Keep the form simple enough that operators will actually fill it out. A two-page checklist with 60 items in eight-point type will not get completed consistently. A front-and-back card that covers the key systems and takes two minutes to fill out will. The goal is a record that proves inspection happened and captures anything that needed attention.

When to Pull a Truck Out of Service

The standard is clear: any condition that makes the truck unsafe means it goes out of service. That includes leaks of any fluid, cracked or bent forks, malfunctioning brakes, inoperative horn or lights if the operating environment requires them, tire damage that affects stability, and any damage to the overhead guard or load backrest.

This is where small business operations run into practical pressure. If you have one forklift and it needs a brake adjustment, production stops while the repair happens. That pressure is real, and it leads to operators and supervisors making judgment calls that put people at risk. The right answer is to build a relationship with a forklift service provider before you need one urgently — and to make clear to operators and supervisors that a truck flagged as unsafe comes out of service, full stop.

An operator who gets in trouble for flagging a defect will stop flagging defects. An operator who sees that flagging issues results in prompt repairs will keep doing it. The culture around inspection findings matters as much as the inspection itself.

Multi-Shift Operations

In operations with two or three shifts, the pre-shift inspection requirement applies to each shift. The outgoing operator's inspection form should be accessible to the incoming operator — not so they can skip their own inspection, but so they can see if anything was noted during the prior shift. A defect flagged but not yet repaired is something the incoming operator needs to know about before they decide whether the truck is fit for service.

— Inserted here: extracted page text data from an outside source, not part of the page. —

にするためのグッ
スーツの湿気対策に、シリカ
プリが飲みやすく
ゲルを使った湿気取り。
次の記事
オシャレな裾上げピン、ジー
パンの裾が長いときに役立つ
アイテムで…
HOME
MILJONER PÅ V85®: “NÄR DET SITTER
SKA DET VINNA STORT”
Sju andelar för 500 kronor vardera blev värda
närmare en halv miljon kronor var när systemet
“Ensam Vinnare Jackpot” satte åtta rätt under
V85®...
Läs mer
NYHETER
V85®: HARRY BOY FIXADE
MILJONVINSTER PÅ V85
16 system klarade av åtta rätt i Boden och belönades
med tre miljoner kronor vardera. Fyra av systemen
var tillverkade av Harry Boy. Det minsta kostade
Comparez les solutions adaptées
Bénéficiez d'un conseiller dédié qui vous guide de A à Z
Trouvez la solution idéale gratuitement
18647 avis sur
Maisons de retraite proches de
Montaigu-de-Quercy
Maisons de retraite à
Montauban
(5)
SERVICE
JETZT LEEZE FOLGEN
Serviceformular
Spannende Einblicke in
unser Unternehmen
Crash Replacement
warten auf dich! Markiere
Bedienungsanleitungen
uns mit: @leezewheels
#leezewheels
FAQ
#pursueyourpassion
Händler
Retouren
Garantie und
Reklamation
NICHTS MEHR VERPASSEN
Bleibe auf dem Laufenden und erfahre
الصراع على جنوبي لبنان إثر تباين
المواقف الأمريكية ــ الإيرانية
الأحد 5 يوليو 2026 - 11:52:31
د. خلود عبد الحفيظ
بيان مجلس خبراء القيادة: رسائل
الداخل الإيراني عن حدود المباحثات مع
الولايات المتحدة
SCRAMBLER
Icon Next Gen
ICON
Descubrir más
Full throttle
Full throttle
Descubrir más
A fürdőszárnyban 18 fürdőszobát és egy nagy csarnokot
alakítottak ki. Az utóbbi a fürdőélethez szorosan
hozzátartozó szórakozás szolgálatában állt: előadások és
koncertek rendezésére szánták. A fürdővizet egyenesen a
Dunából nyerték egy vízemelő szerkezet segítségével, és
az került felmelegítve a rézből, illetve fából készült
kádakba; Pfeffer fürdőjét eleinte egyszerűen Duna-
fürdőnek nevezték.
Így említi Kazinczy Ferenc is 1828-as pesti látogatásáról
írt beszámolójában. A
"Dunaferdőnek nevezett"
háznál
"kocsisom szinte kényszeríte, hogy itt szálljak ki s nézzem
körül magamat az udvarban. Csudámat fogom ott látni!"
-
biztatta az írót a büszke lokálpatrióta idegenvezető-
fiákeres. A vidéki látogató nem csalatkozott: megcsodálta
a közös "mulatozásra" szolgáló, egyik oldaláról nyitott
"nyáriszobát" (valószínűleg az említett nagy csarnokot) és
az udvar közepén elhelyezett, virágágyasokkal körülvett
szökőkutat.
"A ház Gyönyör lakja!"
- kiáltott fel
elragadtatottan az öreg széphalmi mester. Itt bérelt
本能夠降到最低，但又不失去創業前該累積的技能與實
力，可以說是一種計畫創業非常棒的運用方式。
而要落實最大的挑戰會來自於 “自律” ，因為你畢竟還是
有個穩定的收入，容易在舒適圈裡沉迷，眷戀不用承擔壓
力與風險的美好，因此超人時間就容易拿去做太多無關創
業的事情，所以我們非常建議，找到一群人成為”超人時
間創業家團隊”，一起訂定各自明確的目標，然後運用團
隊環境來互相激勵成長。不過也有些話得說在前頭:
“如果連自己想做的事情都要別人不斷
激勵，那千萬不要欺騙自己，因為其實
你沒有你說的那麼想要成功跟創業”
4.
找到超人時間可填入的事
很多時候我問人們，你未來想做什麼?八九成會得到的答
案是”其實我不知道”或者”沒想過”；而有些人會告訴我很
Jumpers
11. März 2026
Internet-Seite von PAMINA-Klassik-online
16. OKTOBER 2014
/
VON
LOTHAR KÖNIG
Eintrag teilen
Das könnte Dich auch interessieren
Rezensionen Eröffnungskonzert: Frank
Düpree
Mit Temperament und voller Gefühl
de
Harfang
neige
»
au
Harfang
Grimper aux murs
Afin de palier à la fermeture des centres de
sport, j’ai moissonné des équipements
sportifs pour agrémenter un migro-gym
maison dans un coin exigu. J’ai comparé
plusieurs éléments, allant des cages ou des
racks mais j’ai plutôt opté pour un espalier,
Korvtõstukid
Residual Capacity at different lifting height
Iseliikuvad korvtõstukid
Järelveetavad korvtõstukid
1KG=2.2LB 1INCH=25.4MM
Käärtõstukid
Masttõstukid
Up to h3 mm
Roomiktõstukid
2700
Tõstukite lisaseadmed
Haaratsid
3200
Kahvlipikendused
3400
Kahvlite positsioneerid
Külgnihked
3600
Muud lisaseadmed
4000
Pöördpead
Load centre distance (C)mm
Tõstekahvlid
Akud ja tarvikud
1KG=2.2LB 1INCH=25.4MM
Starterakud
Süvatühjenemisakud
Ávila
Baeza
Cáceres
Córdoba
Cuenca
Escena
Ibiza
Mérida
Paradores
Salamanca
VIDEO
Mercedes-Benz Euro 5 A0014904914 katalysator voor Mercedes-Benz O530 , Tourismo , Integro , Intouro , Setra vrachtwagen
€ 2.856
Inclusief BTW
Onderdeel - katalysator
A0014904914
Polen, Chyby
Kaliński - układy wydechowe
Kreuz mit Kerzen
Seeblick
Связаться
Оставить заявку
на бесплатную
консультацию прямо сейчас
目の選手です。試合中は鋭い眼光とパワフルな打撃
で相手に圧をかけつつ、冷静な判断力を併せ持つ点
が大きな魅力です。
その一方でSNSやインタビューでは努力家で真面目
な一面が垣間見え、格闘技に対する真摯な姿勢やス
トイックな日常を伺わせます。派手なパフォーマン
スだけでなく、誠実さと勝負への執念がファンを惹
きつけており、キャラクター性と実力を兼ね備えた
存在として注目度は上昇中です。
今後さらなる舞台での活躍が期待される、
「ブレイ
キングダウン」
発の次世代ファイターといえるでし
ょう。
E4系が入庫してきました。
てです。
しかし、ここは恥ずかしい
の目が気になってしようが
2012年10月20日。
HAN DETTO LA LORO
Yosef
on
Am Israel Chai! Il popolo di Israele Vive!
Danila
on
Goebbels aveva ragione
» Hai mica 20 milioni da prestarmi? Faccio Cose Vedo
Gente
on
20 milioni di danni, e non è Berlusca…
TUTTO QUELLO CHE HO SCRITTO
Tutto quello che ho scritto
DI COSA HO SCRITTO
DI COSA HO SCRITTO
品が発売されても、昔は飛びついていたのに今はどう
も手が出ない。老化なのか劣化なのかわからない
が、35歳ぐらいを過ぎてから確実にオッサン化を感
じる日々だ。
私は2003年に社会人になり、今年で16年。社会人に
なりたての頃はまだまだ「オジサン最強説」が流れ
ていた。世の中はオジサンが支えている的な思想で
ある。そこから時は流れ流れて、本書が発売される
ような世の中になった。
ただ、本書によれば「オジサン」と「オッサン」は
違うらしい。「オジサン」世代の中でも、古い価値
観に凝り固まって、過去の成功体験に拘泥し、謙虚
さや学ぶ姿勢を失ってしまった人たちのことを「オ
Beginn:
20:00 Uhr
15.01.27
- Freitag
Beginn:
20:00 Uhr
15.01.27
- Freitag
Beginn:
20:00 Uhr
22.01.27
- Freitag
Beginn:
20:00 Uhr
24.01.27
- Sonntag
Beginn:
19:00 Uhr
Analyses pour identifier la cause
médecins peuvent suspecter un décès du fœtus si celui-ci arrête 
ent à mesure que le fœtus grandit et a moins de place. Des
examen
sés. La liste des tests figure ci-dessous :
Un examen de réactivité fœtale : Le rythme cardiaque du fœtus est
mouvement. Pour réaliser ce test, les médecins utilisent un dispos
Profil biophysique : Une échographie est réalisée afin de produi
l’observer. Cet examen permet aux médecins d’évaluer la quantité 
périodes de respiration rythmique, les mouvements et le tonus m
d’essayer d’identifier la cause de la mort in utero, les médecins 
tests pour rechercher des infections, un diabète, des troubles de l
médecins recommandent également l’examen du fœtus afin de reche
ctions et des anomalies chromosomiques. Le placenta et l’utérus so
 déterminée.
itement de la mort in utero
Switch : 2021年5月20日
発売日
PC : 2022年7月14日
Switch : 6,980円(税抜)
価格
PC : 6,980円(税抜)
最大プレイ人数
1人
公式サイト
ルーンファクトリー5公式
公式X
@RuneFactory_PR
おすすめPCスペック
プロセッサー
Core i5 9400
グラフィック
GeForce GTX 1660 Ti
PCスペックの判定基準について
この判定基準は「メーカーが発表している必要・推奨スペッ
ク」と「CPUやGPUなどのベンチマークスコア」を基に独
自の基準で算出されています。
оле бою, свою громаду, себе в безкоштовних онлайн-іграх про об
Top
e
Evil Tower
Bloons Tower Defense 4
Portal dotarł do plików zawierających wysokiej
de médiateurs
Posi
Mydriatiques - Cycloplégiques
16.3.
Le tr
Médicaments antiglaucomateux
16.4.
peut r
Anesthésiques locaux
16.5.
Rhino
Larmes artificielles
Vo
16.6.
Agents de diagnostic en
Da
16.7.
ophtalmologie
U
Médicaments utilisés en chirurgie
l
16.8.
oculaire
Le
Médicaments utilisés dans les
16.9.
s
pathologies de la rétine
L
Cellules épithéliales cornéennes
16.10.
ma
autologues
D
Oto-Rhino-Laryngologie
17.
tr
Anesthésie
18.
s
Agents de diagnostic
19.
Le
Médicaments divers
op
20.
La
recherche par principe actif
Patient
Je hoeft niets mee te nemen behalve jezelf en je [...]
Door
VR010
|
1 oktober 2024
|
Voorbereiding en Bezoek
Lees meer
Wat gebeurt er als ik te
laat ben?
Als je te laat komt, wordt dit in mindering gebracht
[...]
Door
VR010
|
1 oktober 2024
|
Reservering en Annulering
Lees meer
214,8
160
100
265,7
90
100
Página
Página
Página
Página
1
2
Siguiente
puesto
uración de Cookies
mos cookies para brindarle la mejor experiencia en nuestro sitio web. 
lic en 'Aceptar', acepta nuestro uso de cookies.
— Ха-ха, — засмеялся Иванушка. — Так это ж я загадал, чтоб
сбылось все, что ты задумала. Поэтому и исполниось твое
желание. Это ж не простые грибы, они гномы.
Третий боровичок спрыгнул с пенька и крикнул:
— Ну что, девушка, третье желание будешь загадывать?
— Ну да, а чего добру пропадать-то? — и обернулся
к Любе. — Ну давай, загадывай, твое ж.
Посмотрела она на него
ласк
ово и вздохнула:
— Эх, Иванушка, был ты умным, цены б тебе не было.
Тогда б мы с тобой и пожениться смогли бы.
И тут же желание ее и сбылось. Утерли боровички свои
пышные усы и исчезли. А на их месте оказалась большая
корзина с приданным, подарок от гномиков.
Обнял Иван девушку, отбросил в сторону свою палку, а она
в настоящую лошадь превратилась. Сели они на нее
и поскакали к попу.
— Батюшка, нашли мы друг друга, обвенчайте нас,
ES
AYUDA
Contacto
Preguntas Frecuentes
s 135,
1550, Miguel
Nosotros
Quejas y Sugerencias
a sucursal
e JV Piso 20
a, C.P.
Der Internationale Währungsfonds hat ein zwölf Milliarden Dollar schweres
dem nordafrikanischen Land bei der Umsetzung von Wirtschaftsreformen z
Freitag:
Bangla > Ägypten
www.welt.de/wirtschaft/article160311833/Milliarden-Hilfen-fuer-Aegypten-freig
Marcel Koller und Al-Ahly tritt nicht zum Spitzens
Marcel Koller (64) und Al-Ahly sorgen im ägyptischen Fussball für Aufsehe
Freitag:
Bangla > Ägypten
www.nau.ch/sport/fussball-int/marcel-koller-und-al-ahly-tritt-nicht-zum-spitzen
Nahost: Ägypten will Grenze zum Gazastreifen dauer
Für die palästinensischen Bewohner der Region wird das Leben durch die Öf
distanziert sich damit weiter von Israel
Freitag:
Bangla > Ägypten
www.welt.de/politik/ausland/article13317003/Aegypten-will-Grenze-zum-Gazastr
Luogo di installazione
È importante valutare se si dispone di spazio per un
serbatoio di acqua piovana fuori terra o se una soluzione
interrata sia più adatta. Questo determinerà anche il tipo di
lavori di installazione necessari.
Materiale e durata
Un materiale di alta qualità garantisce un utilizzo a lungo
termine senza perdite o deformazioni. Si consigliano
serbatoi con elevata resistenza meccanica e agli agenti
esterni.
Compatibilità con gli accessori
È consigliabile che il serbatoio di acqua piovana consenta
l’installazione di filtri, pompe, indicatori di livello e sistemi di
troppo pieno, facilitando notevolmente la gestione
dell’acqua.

The handoff between shifts is also when communication breakdowns happen. A verbal report of "the left rear tire is a little low" gets lost by the second handoff. A written record doesn't.

Training Operators to Inspect, Not Just Drive

OSHA requires formal training for powered industrial truck operators under 1910.178(l), including evaluation before independent operation and refresher training when a deficiency is observed. Pre-shift inspection is part of that training, but it often gets treated as a checkbox rather than a skill. Operators should understand what they're looking for and why — not just how to mark a form.

A fork with a hairline crack at the heel looks superficially normal. An operator who knows what fork failure looks like and why it matters will catch it. An operator who was shown a checklist once during onboarding and told to fill it out each morning may not.

When you onboard a new operator, walk through an actual inspection with them on an actual truck. Show them what good forks look like and what damaged forks look like. Show them how to test the parking brake. Explain what the hydraulic fluid level should be and what low fluid means for lift function. That kind of hands-on, concrete training produces inspections that actually catch problems — which is the point.

Getting Started

If your operation doesn't currently have a formal pre-shift inspection process, the path forward is straightforward. Create a simple inspection form for each truck you operate. Designate where the completed forms are kept. Brief your operators on the requirement and on what to do when they find a defect. Review the forms weekly so you can catch patterns — a truck that keeps getting flagged for the same issue needs maintenance, not more inspection forms.

Pre-shift inspection is one of those safety requirements that is easy to dismiss as paperwork and easy to skip when production is the priority. It is also one of the requirements with the clearest connection to actual outcomes. Forklifts are heavy, they move fast in tight spaces, and when something fails mechanically during operation the results are serious. The five minutes before each shift is the cheapest insurance you can buy.